All of the following international agreements likewise pertain to
ensuring the rights of the girl child to a world free from violence:
from international instruments (i) to ensure social justice, such as

the International Covenant on Economic, Social and Cultural Rights
(ICESCR); (ii) to guarantee civil and political rights, such as the
International Covenant on Civil and Political Rights (ICCPR) and
first and second optional protocol; (iii) to prevent discrimination
on any ground, such as the Convention on the Elimination of all
Forms of Racial Discrimination, the Convention for the Protection of
Migrant Workers and their Families, the Convention on Refugees, the
Convention on the Elimination of All Forms of Discrimination Against
Women and its optional protocol, ILO 169 Convention on Indigenous
Rights, and the Convention on the Rights of the Child, etc. (iv) to
guarantee labour rights, such as those protected by International
Labour Organization agreements; (v) to protect the environment,
such as the Convention on Biological Diversity, the Framework
Convention on Climate Change and its protocol, the Basel Convention,
the Vienna Convention on the Depletion of the Ozone Layer, etc; (vi)
to prevent war and conflict and devastation resulting from
militarism, such as the Geneva Conventions and Protocols, the Treaty
on the Non Proliferation of Nuclear Weapons (NPT), and the Convention
on Certain Conventional Weapons, etc.;

to international instruments resulting from UN conferences´ action
plans and from declarations and resolutions adopted by the UN General
Assembly

In 2004, the UN listed human rights instruments and referred to a
chart of state compliance. The UN then declared that “as at 09 June
2004, all 191 Member States of the United Nations were a party to one
or more of these treaties.” Being a party to only one or some of the
treaties is not good enough. If the global community is to attain a
Culture of Peace and Non-Violence for the Children of the World, the
optional signing and ratifying of agreements is not sufficient. All
states must sign and ratify the conventions, treaties, and covenants
and enact the necessary legislation to ensure compliance.
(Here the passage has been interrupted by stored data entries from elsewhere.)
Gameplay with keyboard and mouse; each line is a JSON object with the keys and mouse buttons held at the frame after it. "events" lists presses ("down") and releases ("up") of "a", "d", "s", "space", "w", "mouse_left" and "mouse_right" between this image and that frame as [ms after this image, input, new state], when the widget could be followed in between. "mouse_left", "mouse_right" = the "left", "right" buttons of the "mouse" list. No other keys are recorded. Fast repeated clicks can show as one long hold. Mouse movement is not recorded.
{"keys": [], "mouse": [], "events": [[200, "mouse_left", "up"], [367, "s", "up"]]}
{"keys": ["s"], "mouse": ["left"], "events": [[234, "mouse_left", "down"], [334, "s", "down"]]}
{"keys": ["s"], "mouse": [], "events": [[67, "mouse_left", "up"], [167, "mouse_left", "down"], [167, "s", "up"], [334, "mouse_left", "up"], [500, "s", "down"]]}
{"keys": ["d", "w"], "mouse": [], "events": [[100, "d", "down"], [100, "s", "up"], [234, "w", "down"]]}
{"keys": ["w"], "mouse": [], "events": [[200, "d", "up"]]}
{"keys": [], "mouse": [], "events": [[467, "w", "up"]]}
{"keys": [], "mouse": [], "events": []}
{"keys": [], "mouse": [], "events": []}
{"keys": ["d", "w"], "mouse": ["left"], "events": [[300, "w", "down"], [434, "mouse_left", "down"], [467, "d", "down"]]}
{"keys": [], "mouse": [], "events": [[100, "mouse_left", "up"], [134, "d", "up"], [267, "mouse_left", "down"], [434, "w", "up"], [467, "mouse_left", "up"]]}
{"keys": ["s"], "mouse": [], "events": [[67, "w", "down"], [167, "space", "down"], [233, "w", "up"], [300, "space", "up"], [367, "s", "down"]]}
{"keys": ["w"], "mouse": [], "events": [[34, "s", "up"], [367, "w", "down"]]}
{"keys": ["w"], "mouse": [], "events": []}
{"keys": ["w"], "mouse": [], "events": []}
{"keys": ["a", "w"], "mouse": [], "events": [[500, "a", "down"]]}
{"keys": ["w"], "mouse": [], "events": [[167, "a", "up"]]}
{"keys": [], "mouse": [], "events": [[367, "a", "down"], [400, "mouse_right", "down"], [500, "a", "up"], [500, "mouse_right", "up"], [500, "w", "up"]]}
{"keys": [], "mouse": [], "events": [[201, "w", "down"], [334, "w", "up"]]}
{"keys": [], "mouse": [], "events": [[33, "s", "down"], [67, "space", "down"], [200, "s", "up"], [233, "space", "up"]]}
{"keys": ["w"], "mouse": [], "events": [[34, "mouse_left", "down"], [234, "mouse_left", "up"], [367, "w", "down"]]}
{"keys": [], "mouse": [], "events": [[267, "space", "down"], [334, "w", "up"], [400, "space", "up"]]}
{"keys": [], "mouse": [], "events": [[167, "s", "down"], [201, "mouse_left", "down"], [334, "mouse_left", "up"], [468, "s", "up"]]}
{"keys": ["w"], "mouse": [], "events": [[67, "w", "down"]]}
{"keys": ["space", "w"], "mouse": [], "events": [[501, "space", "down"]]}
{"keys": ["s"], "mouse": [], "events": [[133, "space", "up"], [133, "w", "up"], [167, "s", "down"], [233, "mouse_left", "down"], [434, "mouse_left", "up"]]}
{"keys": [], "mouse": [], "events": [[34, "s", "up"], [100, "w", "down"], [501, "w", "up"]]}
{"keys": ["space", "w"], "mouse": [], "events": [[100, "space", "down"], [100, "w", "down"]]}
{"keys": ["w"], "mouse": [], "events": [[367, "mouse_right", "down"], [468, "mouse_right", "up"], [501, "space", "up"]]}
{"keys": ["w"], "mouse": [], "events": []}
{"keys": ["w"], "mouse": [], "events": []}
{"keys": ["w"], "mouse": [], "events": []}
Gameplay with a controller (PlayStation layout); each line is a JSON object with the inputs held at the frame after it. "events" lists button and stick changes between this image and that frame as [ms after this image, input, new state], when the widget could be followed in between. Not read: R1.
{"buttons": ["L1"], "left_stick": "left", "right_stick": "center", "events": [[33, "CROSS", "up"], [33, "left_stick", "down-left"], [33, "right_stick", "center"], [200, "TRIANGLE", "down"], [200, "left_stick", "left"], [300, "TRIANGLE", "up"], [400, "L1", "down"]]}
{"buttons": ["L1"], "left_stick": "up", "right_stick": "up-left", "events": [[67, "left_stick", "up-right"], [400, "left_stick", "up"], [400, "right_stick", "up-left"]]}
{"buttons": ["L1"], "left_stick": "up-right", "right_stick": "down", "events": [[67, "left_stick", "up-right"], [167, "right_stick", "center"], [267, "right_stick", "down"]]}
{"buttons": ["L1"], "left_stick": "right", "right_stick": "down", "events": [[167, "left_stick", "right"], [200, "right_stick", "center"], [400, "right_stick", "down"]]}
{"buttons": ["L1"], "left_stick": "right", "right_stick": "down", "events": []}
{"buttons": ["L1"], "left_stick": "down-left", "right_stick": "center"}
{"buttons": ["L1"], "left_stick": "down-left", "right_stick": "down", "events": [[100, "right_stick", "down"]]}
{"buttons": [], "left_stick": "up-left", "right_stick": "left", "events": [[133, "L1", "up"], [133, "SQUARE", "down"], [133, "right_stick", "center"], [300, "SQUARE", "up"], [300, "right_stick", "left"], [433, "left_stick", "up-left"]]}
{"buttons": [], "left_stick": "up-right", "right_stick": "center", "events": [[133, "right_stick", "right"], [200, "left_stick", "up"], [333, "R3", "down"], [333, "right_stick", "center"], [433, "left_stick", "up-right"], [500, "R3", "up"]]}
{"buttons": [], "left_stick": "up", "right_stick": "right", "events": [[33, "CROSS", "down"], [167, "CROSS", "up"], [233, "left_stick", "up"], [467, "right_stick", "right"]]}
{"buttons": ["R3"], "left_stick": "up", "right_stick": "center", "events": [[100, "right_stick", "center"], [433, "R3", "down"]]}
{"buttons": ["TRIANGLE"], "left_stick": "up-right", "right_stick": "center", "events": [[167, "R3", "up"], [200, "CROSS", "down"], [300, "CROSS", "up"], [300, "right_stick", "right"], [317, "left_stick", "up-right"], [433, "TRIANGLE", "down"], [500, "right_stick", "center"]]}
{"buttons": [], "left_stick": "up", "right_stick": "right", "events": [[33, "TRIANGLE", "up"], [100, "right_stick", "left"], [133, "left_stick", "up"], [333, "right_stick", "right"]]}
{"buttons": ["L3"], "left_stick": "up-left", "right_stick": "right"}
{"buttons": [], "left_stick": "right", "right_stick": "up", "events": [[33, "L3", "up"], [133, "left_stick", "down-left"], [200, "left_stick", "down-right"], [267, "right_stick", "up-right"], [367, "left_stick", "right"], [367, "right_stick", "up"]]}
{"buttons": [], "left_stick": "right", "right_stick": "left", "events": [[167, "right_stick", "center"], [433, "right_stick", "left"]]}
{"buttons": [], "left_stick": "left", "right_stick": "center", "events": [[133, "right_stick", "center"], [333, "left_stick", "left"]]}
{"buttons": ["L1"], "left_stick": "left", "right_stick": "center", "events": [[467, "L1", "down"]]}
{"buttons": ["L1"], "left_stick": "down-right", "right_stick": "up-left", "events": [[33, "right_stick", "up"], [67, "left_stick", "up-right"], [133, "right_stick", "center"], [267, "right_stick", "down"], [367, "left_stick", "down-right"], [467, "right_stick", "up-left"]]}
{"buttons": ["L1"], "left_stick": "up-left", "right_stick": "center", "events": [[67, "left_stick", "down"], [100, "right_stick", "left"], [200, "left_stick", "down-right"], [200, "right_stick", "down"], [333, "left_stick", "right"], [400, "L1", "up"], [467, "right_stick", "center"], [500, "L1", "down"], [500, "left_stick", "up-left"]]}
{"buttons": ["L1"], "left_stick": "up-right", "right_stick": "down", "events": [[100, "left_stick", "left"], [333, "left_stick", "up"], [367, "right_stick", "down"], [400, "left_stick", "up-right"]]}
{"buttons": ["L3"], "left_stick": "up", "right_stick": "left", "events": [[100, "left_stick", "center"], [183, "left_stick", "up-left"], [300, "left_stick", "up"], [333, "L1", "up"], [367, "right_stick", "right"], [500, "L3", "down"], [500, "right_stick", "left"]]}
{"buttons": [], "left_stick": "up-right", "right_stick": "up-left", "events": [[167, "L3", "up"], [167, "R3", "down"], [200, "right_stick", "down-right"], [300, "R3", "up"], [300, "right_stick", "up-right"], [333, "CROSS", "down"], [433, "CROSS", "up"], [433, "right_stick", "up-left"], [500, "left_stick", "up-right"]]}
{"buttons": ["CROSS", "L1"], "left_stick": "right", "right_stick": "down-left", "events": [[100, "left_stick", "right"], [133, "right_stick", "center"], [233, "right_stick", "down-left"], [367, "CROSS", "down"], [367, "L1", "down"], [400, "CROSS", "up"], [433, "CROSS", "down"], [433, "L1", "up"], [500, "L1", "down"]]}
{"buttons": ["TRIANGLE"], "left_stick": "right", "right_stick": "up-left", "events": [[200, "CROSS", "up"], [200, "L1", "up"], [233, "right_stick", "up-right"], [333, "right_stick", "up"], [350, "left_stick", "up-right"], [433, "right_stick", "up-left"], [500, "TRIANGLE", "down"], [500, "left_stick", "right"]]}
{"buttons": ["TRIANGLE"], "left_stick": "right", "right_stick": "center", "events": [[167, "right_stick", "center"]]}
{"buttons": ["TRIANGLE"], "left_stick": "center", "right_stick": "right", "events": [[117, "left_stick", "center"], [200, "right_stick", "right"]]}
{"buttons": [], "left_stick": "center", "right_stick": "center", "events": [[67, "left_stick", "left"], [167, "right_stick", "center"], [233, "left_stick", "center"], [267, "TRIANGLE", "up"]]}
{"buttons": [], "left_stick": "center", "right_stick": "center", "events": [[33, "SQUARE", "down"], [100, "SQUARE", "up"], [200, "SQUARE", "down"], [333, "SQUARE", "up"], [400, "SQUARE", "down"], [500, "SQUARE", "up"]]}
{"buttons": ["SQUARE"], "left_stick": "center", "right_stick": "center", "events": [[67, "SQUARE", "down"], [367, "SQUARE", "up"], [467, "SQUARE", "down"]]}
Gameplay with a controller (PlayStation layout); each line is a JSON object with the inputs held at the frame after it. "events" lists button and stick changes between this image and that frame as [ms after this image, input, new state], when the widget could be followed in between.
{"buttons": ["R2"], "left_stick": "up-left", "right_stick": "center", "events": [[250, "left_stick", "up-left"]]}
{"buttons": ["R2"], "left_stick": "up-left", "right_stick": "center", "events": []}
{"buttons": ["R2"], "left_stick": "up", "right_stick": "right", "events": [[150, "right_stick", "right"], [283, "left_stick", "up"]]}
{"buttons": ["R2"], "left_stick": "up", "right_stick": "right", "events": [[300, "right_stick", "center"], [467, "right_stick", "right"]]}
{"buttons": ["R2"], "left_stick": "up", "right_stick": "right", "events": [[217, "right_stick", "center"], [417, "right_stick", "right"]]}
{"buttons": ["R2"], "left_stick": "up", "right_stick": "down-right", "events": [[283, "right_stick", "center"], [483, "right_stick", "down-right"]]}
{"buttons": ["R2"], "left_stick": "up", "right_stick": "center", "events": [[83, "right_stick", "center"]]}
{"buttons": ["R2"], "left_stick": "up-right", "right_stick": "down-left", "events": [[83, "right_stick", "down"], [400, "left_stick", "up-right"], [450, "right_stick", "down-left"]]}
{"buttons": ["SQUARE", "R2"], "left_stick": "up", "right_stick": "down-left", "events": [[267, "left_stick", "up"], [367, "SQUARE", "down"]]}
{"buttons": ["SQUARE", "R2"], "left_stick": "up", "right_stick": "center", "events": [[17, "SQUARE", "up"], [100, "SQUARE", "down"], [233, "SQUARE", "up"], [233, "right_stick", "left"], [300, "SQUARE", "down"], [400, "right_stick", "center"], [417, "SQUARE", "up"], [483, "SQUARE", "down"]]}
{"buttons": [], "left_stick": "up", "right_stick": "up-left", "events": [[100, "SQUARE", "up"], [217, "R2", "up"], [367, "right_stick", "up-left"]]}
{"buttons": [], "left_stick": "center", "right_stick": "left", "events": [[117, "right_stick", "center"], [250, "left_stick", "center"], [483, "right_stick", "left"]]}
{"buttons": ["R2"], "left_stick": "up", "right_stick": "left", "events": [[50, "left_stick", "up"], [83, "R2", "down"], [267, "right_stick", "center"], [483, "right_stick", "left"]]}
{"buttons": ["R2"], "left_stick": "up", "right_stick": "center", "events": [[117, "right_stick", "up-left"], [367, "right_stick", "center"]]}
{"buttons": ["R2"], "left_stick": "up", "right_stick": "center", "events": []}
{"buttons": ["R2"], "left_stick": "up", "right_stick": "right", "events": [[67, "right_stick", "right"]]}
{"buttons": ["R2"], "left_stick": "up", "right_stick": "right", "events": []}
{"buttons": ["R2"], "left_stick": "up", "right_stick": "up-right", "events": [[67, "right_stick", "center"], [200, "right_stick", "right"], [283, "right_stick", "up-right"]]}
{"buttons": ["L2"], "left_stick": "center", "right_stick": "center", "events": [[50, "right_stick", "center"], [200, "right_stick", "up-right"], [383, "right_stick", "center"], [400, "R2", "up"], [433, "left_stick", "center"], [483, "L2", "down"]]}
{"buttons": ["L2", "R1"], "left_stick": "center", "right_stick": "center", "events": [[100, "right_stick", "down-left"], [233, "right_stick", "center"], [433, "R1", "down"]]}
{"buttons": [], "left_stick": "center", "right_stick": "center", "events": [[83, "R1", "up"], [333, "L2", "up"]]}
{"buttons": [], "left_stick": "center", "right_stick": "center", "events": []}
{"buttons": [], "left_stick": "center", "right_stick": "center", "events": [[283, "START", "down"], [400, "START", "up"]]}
B. ACTIONS PROPOSED TO WORK TOWARDS THE IMPLEMENTATION
OF THE CULTURE OF PEACE
In 2007, at the meeting of the Commission on the Status of Women, the

CSW should call upon the member states to do the following:
(1) strengthen the role of the established committees of experts
“treaty bodies” to monitor implementation of the wide range of
international instruments that would benefit humanity and
specifically the girl child;
(2) strengthen the role of the UN General Assembly, and invoke
Chapter VI of the Charter of the United Nations – – the peaceful
resolution of disputes; under Chapter VI, urge the UN and its
system to find ways to oblige states to go to the International Court

of Justice, respect the jurisdiction of that court, and act on its
decisions;
(3) call upon the UN General Assembly to grant more powers to
international organs such as UNDP, UNIFEM, UNESCO, UNEP, UNCHR,
etc., to inform states about precedents which bind states, so that
states do not continue to ignore precedents and agree to do less than
they are obliged to do;.
(4) call upon the UN General Assembly to invoke Article 22 of the
Charter of the United Nations and set up an international tribunal to
address “impunity and to prosecute those responsible for genocide,
crimes against humanity, war crimes including those relating to
sexual violence against women and girls, and in this regard, [stress]
the need to exclude these crimes, where feasible from amnesty
provisions” (SC 1325);
( 5) promote disarmament, and urge all states to sign and ratify
all of the five Geneva Protocols, end the production of arms
including cluster bombs and use of Depleted Uranium in munitions,
which will have long term health and environmental consequences for
children and the girl child, and institute a fair and just transition
program under the ILO for workers displaced by the transition;
(6) recognize the only way to prevent war and end violence against
children is to declare that, given the human, social, environmental ,
economic, and psychological irreversible consequences of war, under
no conditions or circumstances is war just or legal.